The data was collected in the north of Musandam using methods devised by the US conservation group Reef Check, which monitors the condition of coral worldwide. The findings are being collated by Ms Bento at the EDA's headquarters in Dubai and will eventually be sent to Reef Check to form part of their global figures.
"We've seen an increase this year in the number of snappers, it's a statistically significant increase compared with 2010, so that is good," she said. "But then you have the bad. The number of sweetlips is very low, it's almost zero. This is an indicator of overfishing, especially for this family."
The team divided the areas they were studying into sections measuring 20 metres by five metres, and then counted how many fish of each species there were per section.
"In 2009 we saw an average of two sweetlips per section and now there's one, so it's low," said Ms Bento. "The number of grouper is also very low, especially the big ones."
Grouper are classified by size, and can grow to a length of more than two metres.
"We have an average of one grouper per 20 square metres, and it should be much more than that," added Ms Bento. "And we never see ones bigger than 50cm. The average is 30cm, so that's a problem. Fishermen catch the bigger ones, and if you don't give them time to grow then the population falls."
Consumers are being urged to choose less threatened types of fish when they look at a restaurant menu or go shopping.
The Emirates Wildlife Society in association with the World Wildlife Fund is running a campaign called Choose Wisely - and two of the species that diners and shoppers are being urged to avoid because they are overfished are hammour and fersh, also known as painted sweetlips. Fish recommended by the Environment Agency - Abu Dhabi to choose instead include the orange spotted trevally and the two bar sea bream.
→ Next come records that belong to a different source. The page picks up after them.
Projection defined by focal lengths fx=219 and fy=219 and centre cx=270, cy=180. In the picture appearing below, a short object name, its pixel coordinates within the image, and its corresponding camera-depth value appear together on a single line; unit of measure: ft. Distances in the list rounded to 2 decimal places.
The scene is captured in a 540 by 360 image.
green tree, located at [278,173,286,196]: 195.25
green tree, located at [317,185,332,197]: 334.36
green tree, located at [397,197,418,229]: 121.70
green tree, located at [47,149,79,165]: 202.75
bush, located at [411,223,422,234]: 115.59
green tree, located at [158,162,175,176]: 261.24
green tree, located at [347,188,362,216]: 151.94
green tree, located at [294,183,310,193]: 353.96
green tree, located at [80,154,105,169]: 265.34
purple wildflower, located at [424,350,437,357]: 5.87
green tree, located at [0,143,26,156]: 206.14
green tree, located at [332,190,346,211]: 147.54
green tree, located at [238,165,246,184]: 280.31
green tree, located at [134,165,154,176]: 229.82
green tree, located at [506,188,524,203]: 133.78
Ms Bento said fishermen were among those who would benefit if Biosphere Expeditions' call for marine protected areas off Musandam succeeded.
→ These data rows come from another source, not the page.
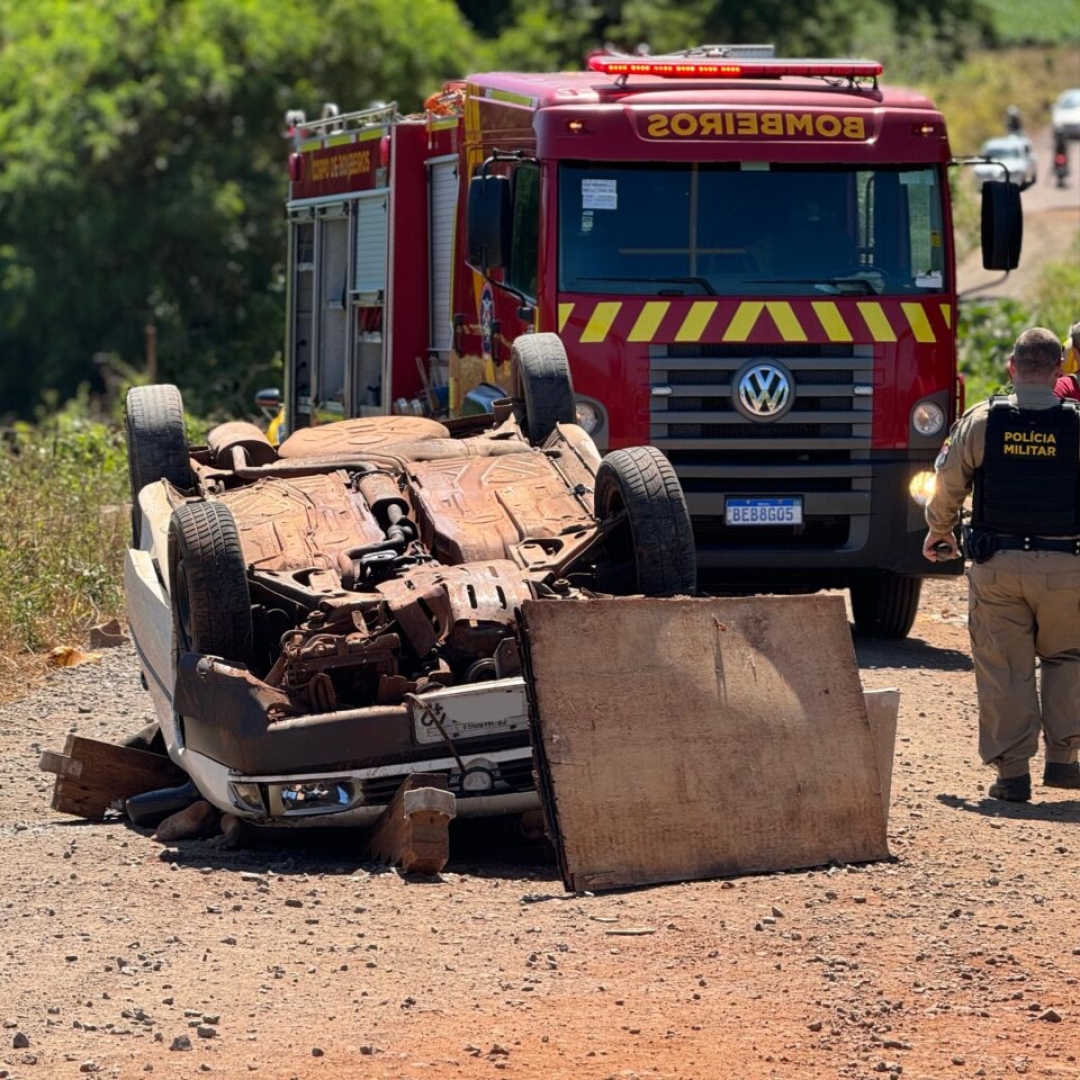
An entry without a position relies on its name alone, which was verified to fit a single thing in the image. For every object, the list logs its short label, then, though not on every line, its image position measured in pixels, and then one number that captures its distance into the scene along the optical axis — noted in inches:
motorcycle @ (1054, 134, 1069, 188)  3157.0
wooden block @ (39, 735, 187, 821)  603.2
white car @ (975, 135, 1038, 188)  2687.0
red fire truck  839.7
"We have amazing corals and coral coverage and if you have protected areas with these corals then the number of fish will increase," she added. "After three years the number of fish will increase inside the protected area and you'll have spillover, the fish that go outside, and the fishermen can catch them.
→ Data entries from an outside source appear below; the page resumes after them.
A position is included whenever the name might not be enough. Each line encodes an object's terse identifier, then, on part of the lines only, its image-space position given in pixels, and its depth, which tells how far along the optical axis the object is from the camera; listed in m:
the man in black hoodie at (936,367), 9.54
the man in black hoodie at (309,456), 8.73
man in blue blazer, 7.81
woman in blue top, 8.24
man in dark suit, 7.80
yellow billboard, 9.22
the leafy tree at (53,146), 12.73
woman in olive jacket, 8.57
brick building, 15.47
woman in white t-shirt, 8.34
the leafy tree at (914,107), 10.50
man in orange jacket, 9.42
"So it would benefit the fishermen, the divers and the economy of Musandam as tourism would increase. We will propose it to the authorities so we can have a healthier reef."
Matthias Hammer, the founder and executive director of Biosphere Expeditions, said talks were continuing about the possibility of establishing special areas where human activities would be restricted.
"Our preferred outcome is a marine protected area - and perhaps even Unesco world heritage site status - for parts of the Musandam Peninsula," he added. "But these things take time … that is, years."